Was the Byzantine world so fatally weakened by plague and its resurgence that it was unable to resist the onslaught of the Arabs in the seventh century? This may well be partly true, but the plague significantly preceded the Arab conquest, there was as much continuity as disruption visible in their culture and city life, and the Arab world had its own pestilences. History is not so simple.
So what of our own pandemic? What will it change? Tempting as it is to predict a complete overturning of social behaviour, the lessons of the past would suggest that this is unlikely. The strong bonds of society have survived well.

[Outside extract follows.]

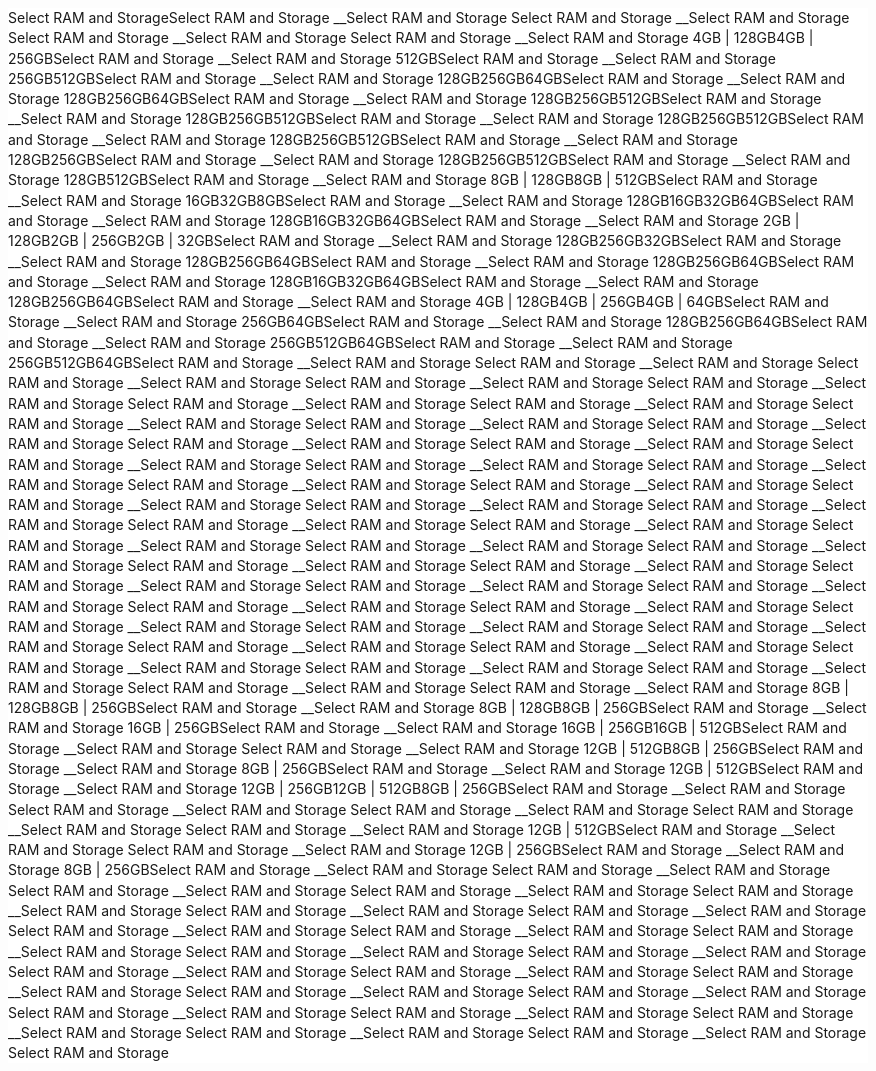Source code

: Select RAM and StorageSelect RAM and Storage __Select RAM and Storage Select RAM and Storage __Select RAM and Storage Select RAM and Storage __Select RAM and Storage Select RAM and Storage __Select RAM and Storage 4GB | 128GB4GB | 256GBSelect RAM and Storage __Select RAM and Storage 512GBSelect RAM and Storage __Select RAM and Storage 256GB512GBSelect RAM and Storage __Select RAM and Storage 128GB256GB64GBSelect RAM and Storage __Select RAM and Storage 128GB256GB64GBSelect RAM and Storage __Select RAM and Storage 128GB256GB512GBSelect RAM and Storage __Select RAM and Storage 128GB256GB512GBSelect RAM and Storage __Select RAM and Storage 128GB256GB512GBSelect RAM and Storage __Select RAM and Storage 128GB256GB512GBSelect RAM and Storage __Select RAM and Storage 128GB256GBSelect RAM and Storage __Select RAM and Storage 128GB256GB512GBSelect RAM and Storage __Select RAM and Storage 128GB512GBSelect RAM and Storage __Select RAM and Storage 8GB | 128GB8GB | 512GBSelect RAM and Storage __Select RAM and Storage 16GB32GB8GBSelect RAM and Storage __Select RAM and Storage 128GB16GB32GB64GBSelect RAM and Storage __Select RAM and Storage 128GB16GB32GB64GBSelect RAM and Storage __Select RAM and Storage 2GB | 128GB2GB | 256GB2GB | 32GBSelect RAM and Storage __Select RAM and Storage 128GB256GB32GBSelect RAM and Storage __Select RAM and Storage 128GB256GB64GBSelect RAM and Storage __Select RAM and Storage 128GB256GB64GBSelect RAM and Storage __Select RAM and Storage 128GB16GB32GB64GBSelect RAM and Storage __Select RAM and Storage 128GB256GB64GBSelect RAM and Storage __Select RAM and Storage 4GB | 128GB4GB | 256GB4GB | 64GBSelect RAM and Storage __Select RAM and Storage 256GB64GBSelect RAM and Storage __Select RAM and Storage 128GB256GB64GBSelect RAM and Storage __Select RAM and Storage 256GB512GB64GBSelect RAM and Storage __Select RAM and Storage 256GB512GB64GBSelect RAM and Storage __Select RAM and Storage Select RAM and Storage __Select RAM and Storage Select RAM and Storage __Select RAM and Storage Select RAM and Storage __Select RAM and Storage Select RAM and Storage __Select RAM and Storage Select RAM and Storage __Select RAM and Storage Select RAM and Storage __Select RAM and Storage Select RAM and Storage __Select RAM and Storage Select RAM and Storage __Select RAM and Storage Select RAM and Storage __Select RAM and Storage Select RAM and Storage __Select RAM and Storage Select RAM and Storage __Select RAM and Storage Select RAM and Storage __Select RAM and Storage Select RAM and Storage __Select RAM and Storage Select RAM and Storage __Select RAM and Storage Select RAM and Storage __Select RAM and Storage Select RAM and Storage __Select RAM and Storage Select RAM and Storage __Select RAM and Storage Select RAM and Storage __Select RAM and Storage Select RAM and Storage __Select RAM and Storage Select RAM and Storage __Select RAM and Storage Select RAM and Storage __Select RAM and Storage Select RAM and Storage __Select RAM and Storage Select RAM and Storage __Select RAM and Storage Select RAM and Storage __Select RAM and Storage Select RAM and Storage __Select RAM and Storage Select RAM and Storage __Select RAM and Storage Select RAM and Storage __Select RAM and Storage Select RAM and Storage __Select RAM and Storage Select RAM and Storage __Select RAM and Storage Select RAM and Storage __Select RAM and Storage Select RAM and Storage __Select RAM and Storage Select RAM and Storage __Select RAM and Storage Select RAM and Storage __Select RAM and Storage Select RAM and Storage __Select RAM and Storage Select RAM and Storage __Select RAM and Storage Select RAM and Storage __Select RAM and Storage Select RAM and Storage __Select RAM and Storage Select RAM and Storage __Select RAM and Storage Select RAM and Storage __Select RAM and Storage Select RAM and Storage __Select RAM and Storage Select RAM and Storage __Select RAM and Storage 8GB | 128GB8GB | 256GBSelect RAM and Storage __Select RAM and Storage 8GB | 128GB8GB | 256GBSelect RAM and Storage __Select RAM and Storage 16GB | 256GBSelect RAM and Storage __Select RAM and Storage 16GB | 256GB16GB | 512GBSelect RAM and Storage __Select RAM and Storage Select RAM and Storage __Select RAM and Storage 12GB | 512GB8GB | 256GBSelect RAM and Storage __Select RAM and Storage 8GB | 256GBSelect RAM and Storage __Select RAM and Storage 12GB | 512GBSelect RAM and Storage __Select RAM and Storage 12GB | 256GB12GB | 512GB8GB | 256GBSelect RAM and Storage __Select RAM and Storage Select RAM and Storage __Select RAM and Storage Select RAM and Storage __Select RAM and Storage Select RAM and Storage __Select RAM and Storage Select RAM and Storage __Select RAM and Storage 12GB | 512GBSelect RAM and Storage __Select RAM and Storage Select RAM and Storage __Select RAM and Storage 12GB | 256GBSelect RAM and Storage __Select RAM and Storage 8GB | 256GBSelect RAM and Storage __Select RAM and Storage Select RAM and Storage __Select RAM and Storage Select RAM and Storage __Select RAM and Storage Select RAM and Storage __Select RAM and Storage Select RAM and Storage __Select RAM and Storage Select RAM and Storage __Select RAM and Storage Select RAM and Storage __Select RAM and Storage Select RAM and Storage __Select RAM and Storage Select RAM and Storage __Select RAM and Storage Select RAM and Storage __Select RAM and Storage Select RAM and Storage __Select RAM and Storage Select RAM and Storage __Select RAM and Storage Select RAM and Storage __Select RAM and Storage Select RAM and Storage __Select RAM and Storage Select RAM and Storage __Select RAM and Storage Select RAM and Storage __Select RAM and Storage Select RAM and Storage __Select RAM and Storage Select RAM and Storage __Select RAM and Storage Select RAM and Storage __Select RAM and Storage Select RAM and Storage __Select RAM and Storage Select RAM and Storage __Select RAM and Storage Select RAM and Storage __Select RAM and Storage Select RAM and Storage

Perhaps the worst consequence is how this has set back progress in the developing world.
That, and long-term mental health and educational impacts across the world, are exceptionally difficult to gauge – though this will be the most studied pandemic in our history. And it will be arts and humanities scholars and social scientists who will be doing much of this incisive work – and already are. For example, The Pandemic and Beyond at Exeter University is already mapping more than 70 Covid-19 projects in the Arts and Humanities Research Council’s portfolio.
Pandemic science
What does history tell us that is useful? Look harder and dig deeper. That’s why the history of Covid won’t just be the description of the virus and vaccine, or the mystery of whether it came from a bat or a lab. It will be the immensely complex story of how this disease intersected with our social behaviour, how we chose to respond as individuals and families, communities and politicians, nations and global agencies.
What the best historians from Thucydides on have told us is that the biology of disease is inextricable from the social construction of illness and health. And we also see that humans are very bad at thinking about consequences.
One of the most interesting potential consequences of this pandemic is the relationship between politics and science. The Athenian plague may have jolted thinkers to be more radical by questioning traditional views of life, death and the role of the gods. And the Black Death is often seen as gamechanging in terms of religion and philosophy, and encouraging changes to medical ethics and improvements in social care. It even changed the balance on the value of labour, but we have yet to see if our pandemic has lasting inroads into patterns of working in offices or virtually.
This latest pandemic has shown science at its best and most essential, but it has also placed it uncomfortably centre stage in political decision making. Alongside the much more dangerous climate crisis, the pandemic has encouraged politicians to claim to “follow the science”. But science does not speak with one voice, seldom offers easy or unequivocal answers and resists the short term. How the conversation between politics and science plays out, and what the consequences of the trade-offs may be, might yet turn out to be one of the surprises of this strangest of moments.
In the long run, understanding the impacts of this virus – and the wider cultural, social and economic challenges in which it is embedded – will require us to deploy a more generous and holistic view of science. Only in that way will we write the account of this pandemic that its disruptive force demands.